On s’en va sur les traces de Brel et, comme s’il jouait le rôle d’aimant (dans tous les sens du terme), on découvre dans son sillage d’autres personnages aussi extraordinaires qu’improbables, véritables Don Quichotte des temps modernes… Retour sur image : à l’automne 1976, Jacques vole régulièrement à travers l’archipel de la Société, dans les îles du Vent (Tahiti, Moorea et Tetiaroa qui appartient alors à Marlon Brando), les îles Sous-le-Vent (Bora Bora, Huahine…), et celui des Tuamotu. Paysages de rêve, qu’il décide un jour de faire partager à Charley Marouani, son ancien imprésario, et à Lino Ventura, son meilleur ami avec Brassens (et Charley) depuis que Jojo n’est plus là.
Nous sommes toujours à Punaauia, dans le faré du Dr Paul-Robert Thomas où séjournent Maddly Bamy et Jacques Brel, durant la période où ce dernier, pour sa requalification de pilote, effectue ses heures de vol réglementaires en compagnie d’un moniteur. « Si nous demandions à Charley et Lino de venir nous rejoindre pendant quelques jours ? lance-t-il un soir. Il y a encore de la place ici… Si ça ne te dérange pas, toubib ? » Paul-Robert acquiesce : « Plus on est de fous… » En attendant de leur téléphoner le lendemain matin, décalage horaire oblige, Jacques explique qu’il est préférable en effet de les recevoir à Tahiti plutôt qu’aux Marquises ; en tout cas, pour le moment : « Le voyage est long. Vingt-quatre heures de vol de Paris à Papeete et, après des attentes interminables dans les aéroports des îles, et les nombreux transferts, il en faut presque autant pour arriver à Atuona… »

* * * * * * * * *

■ **CONSIGNE**:
Dans l'extrait consacré à Jacques Brel en Polynésie, reproduisez à l'identique le passage qui s'ouvre sur les mots contenant « On s’en va sur » et se referme sur « n’est plus là. ».

* * * * * * * * *

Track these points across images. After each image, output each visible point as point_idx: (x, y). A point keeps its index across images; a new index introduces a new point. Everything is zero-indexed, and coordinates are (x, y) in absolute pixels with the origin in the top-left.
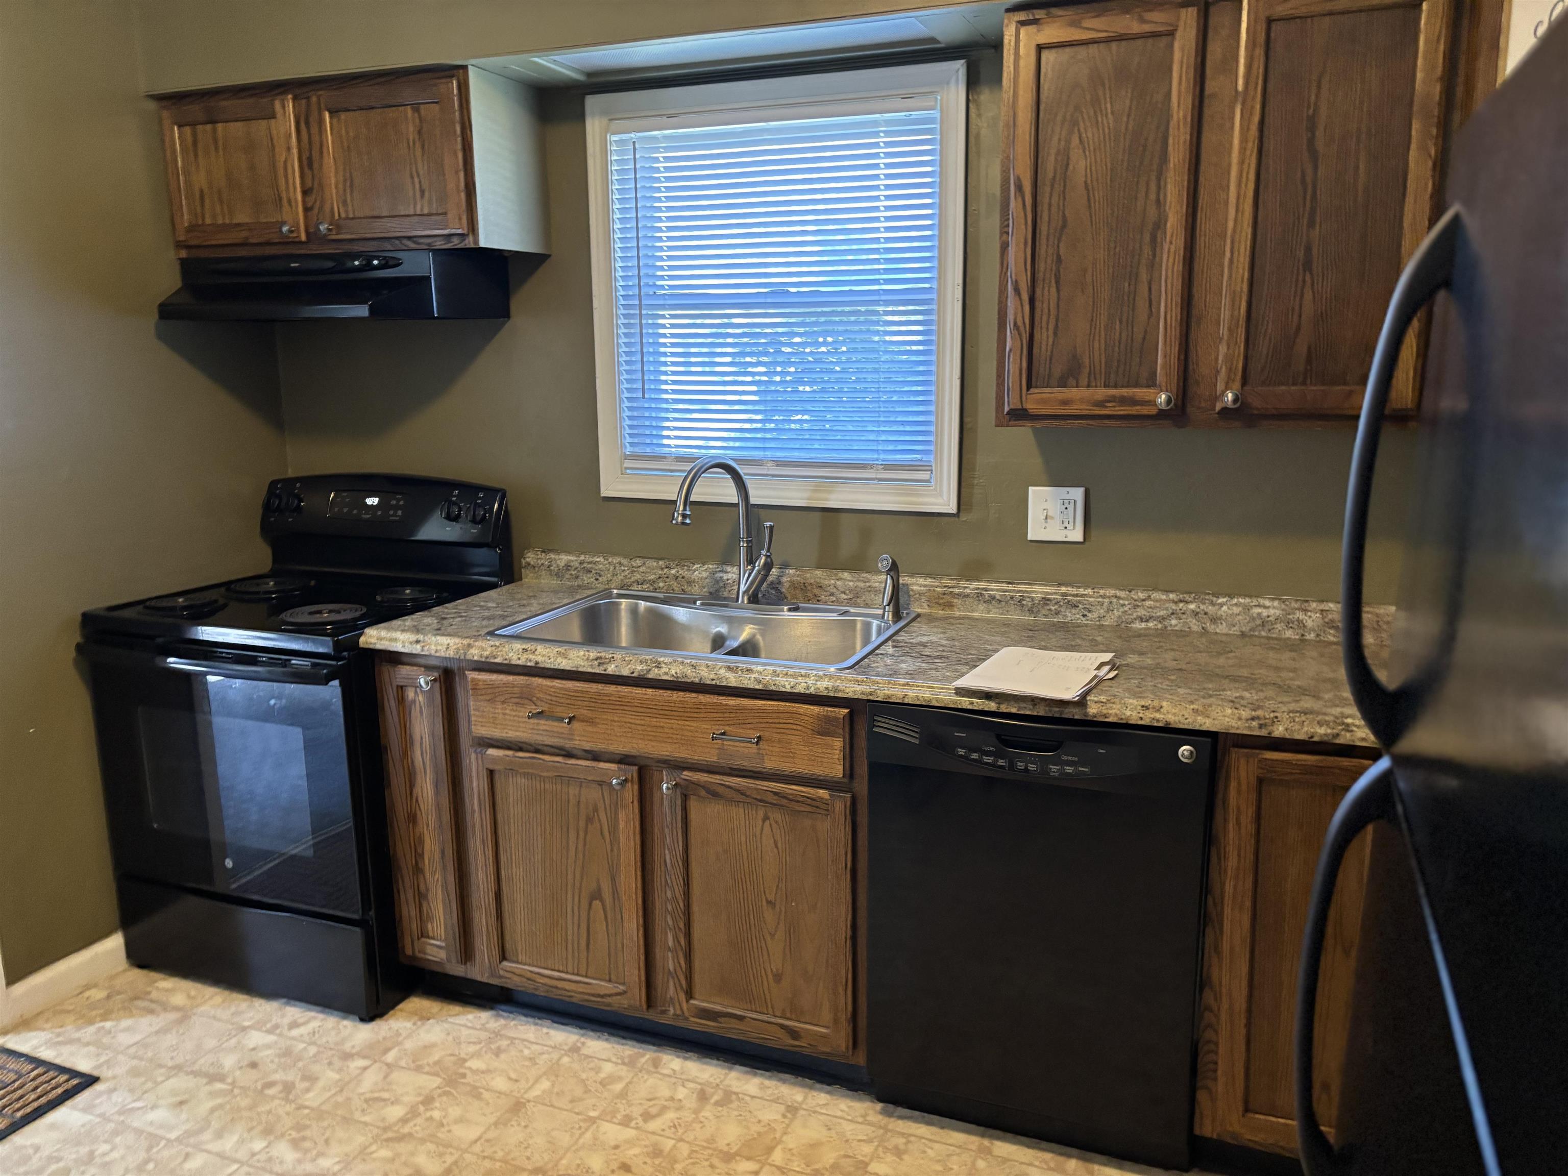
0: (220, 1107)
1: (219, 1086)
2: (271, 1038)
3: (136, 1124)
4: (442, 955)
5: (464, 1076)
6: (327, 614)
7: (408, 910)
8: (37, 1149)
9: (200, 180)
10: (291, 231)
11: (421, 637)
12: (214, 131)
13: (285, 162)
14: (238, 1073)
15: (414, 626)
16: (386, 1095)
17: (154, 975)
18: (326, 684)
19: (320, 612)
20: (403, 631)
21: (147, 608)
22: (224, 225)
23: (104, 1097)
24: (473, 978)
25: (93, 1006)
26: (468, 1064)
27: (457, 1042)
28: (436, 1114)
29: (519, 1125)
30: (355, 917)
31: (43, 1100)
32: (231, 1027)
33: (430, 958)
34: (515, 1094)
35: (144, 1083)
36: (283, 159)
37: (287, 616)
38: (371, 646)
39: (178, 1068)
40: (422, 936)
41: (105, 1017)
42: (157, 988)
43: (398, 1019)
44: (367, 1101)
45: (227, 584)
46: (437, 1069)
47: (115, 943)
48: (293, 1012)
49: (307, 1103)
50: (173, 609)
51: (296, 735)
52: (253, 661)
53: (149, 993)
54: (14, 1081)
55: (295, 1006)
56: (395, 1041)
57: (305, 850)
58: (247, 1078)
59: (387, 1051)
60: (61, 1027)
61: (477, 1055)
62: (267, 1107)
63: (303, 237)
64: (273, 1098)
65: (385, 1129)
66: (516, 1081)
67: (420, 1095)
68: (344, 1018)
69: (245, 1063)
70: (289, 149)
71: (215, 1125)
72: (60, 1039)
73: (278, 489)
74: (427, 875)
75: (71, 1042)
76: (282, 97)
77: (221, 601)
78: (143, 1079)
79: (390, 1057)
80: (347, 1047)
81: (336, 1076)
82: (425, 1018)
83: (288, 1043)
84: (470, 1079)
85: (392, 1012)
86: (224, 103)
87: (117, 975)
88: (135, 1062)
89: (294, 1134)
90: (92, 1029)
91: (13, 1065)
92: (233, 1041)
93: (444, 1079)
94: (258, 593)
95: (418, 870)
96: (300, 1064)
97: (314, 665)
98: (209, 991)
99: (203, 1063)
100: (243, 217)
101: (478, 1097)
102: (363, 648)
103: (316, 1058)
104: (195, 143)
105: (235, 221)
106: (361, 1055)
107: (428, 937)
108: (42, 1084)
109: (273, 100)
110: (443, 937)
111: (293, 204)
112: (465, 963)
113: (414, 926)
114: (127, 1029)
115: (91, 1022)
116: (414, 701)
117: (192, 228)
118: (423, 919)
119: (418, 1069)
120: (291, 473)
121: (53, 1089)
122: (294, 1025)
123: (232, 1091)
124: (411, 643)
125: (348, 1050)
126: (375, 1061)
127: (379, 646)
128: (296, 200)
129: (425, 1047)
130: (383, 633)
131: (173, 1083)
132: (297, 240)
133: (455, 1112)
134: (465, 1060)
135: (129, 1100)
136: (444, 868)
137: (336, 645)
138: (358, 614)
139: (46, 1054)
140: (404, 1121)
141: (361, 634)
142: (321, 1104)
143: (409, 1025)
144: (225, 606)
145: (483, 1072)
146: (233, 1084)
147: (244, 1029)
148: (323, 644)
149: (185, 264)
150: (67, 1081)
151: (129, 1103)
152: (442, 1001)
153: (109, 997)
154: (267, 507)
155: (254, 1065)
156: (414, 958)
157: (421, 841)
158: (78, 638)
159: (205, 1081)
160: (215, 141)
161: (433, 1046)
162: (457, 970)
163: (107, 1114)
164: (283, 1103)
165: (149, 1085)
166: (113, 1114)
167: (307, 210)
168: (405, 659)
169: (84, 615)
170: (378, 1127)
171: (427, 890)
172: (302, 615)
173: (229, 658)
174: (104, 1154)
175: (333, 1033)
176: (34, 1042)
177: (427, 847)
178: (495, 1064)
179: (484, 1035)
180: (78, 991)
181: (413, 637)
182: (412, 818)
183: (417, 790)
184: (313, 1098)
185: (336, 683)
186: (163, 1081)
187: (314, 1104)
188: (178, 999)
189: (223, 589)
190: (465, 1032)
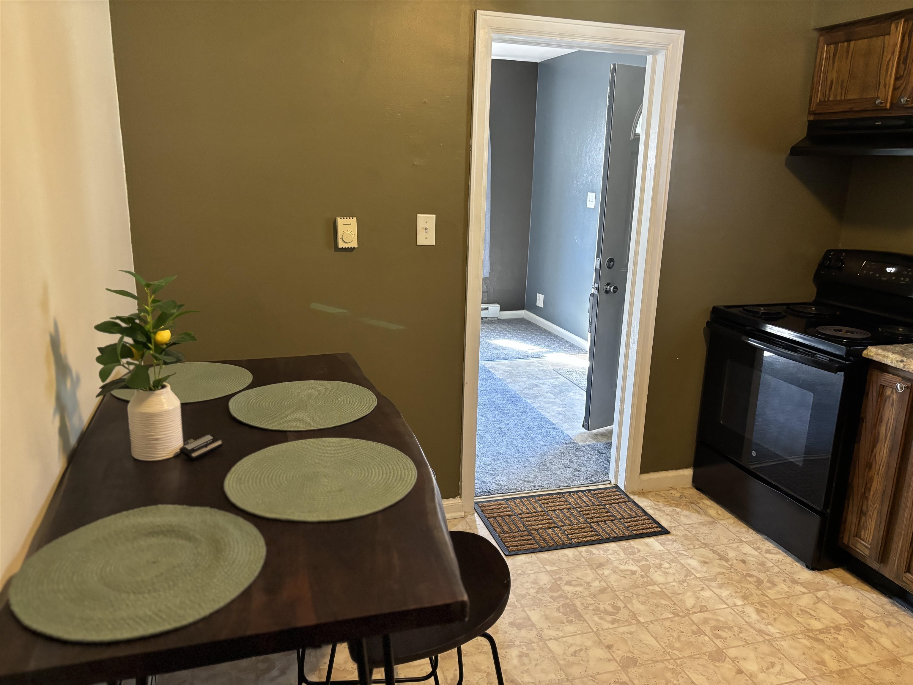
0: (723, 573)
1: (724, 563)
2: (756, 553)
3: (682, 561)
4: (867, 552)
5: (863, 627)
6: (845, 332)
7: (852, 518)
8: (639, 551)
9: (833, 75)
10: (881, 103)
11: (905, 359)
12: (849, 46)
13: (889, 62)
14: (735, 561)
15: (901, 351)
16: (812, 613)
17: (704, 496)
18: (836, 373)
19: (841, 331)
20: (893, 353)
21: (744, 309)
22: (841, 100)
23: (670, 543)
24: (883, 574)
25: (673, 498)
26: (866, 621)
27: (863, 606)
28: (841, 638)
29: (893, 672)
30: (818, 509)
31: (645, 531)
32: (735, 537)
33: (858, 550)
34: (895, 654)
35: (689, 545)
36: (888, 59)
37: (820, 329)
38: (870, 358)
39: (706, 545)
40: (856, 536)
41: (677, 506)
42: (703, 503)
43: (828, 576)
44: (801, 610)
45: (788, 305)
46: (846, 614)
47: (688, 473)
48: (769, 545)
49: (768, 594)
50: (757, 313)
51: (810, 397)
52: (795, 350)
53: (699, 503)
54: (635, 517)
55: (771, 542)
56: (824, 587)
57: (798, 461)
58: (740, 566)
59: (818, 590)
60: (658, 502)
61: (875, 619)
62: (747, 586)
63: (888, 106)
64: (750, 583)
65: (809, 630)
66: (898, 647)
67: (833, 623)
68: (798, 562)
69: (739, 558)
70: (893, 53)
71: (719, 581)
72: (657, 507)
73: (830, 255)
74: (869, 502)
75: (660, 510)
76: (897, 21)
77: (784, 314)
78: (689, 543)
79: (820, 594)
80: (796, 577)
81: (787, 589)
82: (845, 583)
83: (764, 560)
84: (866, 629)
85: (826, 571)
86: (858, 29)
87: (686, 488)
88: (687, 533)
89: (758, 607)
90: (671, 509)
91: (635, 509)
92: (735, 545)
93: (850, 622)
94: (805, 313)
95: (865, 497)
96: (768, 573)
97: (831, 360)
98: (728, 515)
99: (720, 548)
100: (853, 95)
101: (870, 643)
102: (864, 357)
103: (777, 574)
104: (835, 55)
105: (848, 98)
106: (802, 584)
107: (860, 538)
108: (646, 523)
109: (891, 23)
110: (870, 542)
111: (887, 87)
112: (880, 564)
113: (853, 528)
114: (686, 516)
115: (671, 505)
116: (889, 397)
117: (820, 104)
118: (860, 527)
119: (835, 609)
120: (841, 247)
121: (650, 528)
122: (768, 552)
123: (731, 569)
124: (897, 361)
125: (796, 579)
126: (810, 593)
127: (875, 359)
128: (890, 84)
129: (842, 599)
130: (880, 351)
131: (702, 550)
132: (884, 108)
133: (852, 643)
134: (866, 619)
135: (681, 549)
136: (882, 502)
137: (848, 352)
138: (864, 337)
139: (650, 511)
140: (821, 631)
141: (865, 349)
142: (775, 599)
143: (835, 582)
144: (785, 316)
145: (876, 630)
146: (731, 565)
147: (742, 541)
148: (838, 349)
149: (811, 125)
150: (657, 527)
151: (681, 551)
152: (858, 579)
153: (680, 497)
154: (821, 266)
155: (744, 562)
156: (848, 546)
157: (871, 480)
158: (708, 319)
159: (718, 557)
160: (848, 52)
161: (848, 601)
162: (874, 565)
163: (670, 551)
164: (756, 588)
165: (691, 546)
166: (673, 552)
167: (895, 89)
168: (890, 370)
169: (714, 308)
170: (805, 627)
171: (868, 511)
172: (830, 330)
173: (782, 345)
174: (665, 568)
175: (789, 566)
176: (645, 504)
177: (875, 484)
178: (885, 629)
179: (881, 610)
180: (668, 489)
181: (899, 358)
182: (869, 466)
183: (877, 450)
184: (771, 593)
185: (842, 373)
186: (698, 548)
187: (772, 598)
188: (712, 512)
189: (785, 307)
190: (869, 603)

* * * * * * * * *

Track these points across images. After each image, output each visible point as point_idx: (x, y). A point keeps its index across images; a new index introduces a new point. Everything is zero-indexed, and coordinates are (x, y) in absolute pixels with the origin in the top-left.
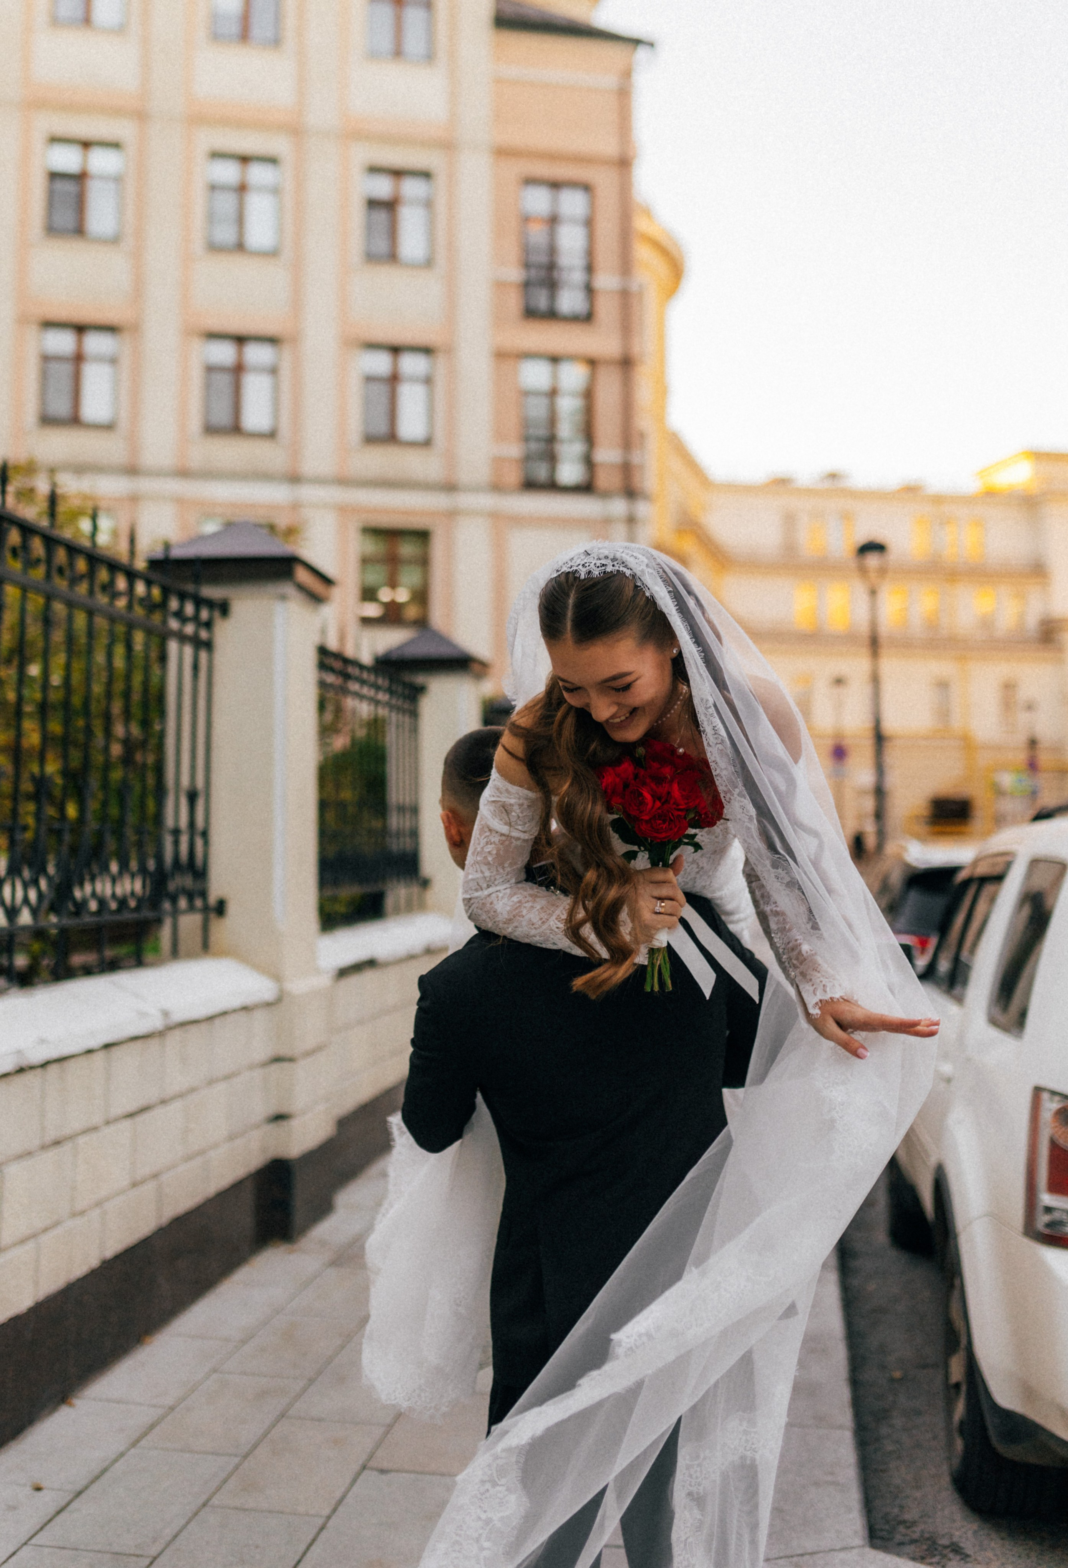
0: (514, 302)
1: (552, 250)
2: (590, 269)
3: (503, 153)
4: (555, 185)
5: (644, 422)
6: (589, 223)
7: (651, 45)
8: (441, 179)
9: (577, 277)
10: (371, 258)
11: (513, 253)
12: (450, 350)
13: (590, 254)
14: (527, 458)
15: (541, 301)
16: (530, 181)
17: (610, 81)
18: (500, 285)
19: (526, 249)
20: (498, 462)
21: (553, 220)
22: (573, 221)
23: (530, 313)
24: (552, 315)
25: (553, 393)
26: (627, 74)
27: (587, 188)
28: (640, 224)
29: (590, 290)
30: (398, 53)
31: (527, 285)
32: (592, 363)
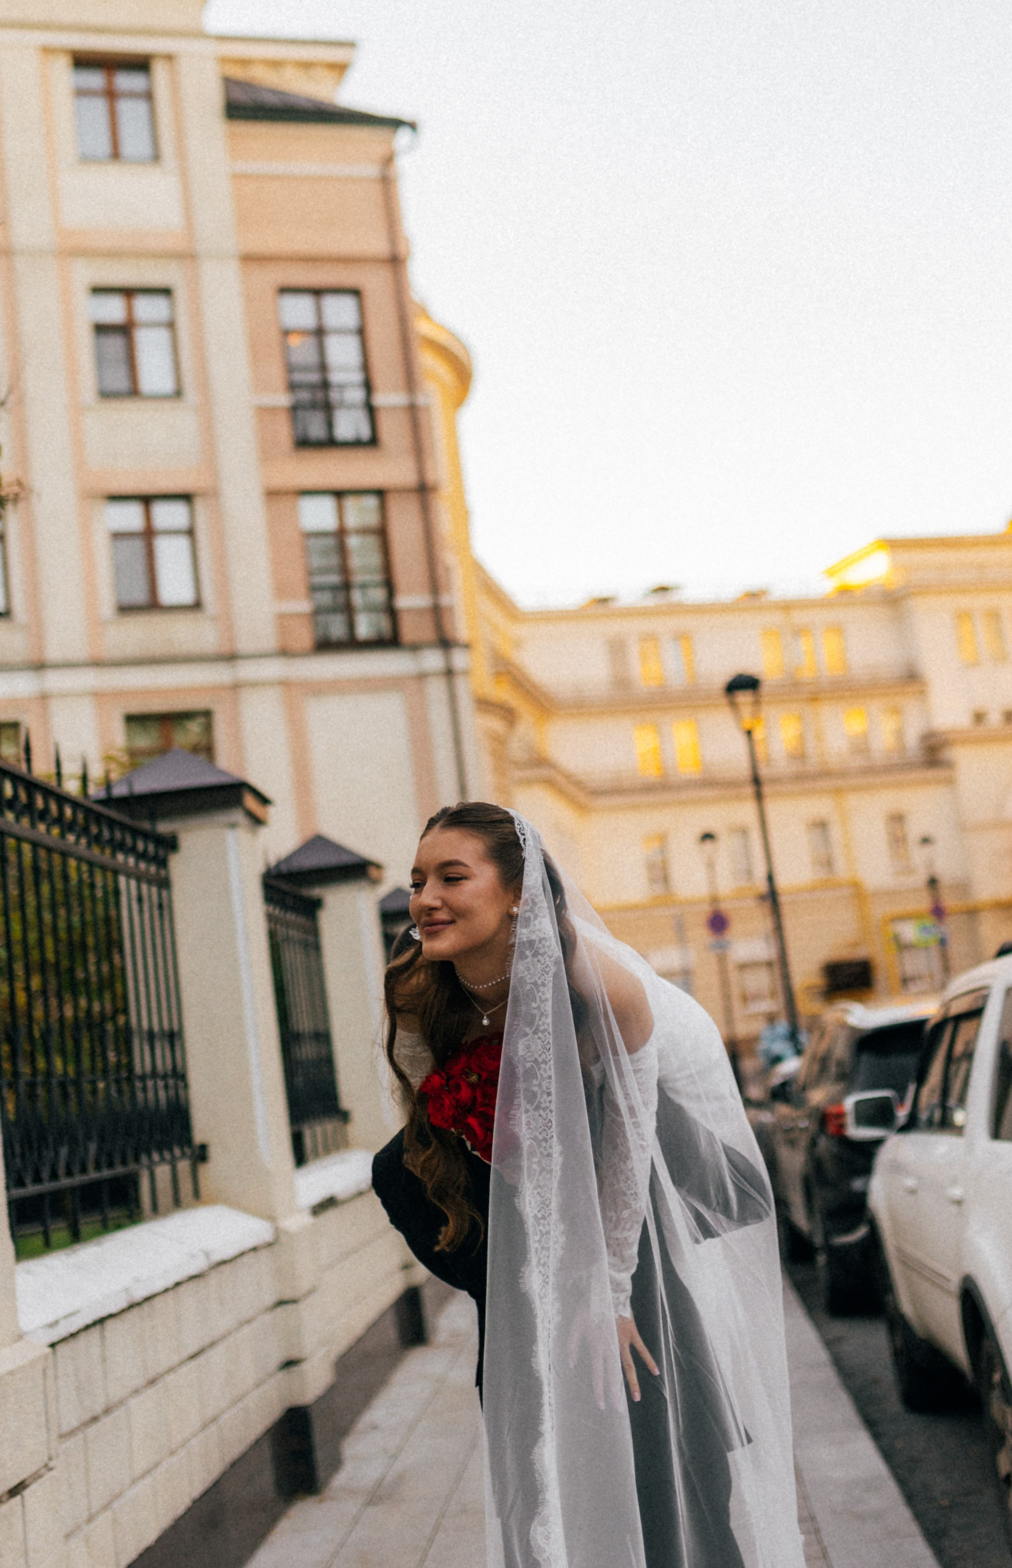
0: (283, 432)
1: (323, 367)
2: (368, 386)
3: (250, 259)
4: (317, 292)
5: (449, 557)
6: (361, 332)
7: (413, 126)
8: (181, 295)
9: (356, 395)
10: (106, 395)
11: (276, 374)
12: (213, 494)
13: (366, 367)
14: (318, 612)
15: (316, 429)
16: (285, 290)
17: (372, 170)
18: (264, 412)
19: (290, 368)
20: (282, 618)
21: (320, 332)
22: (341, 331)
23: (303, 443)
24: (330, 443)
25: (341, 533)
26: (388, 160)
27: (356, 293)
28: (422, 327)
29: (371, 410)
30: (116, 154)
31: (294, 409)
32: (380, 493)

* * * * * * * * *

■ **CORRIGÉ**:
On s’en va sur les traces de Brel et, comme s’il jouait le rôle d’aimant (dans tous les sens du terme), on découvre dans son sillage d’autres personnages aussi extraordinaires qu’improbables, véritables Don Quichotte des temps modernes… Retour sur image : à l’automne 1976, Jacques vole régulièrement à travers l’archipel de la Société, dans les îles du Vent (Tahiti, Moorea et Tetiaroa qui appartient alors à Marlon Brando), les îles Sous-le-Vent (Bora Bora, Huahine…), et celui des Tuamotu. Paysages de rêve, qu’il décide un jour de faire partager à Charley Marouani, son ancien imprésario, et à Lino Ventura, son meilleur ami avec Brassens (et Charley) depuis que Jojo n’est plus là.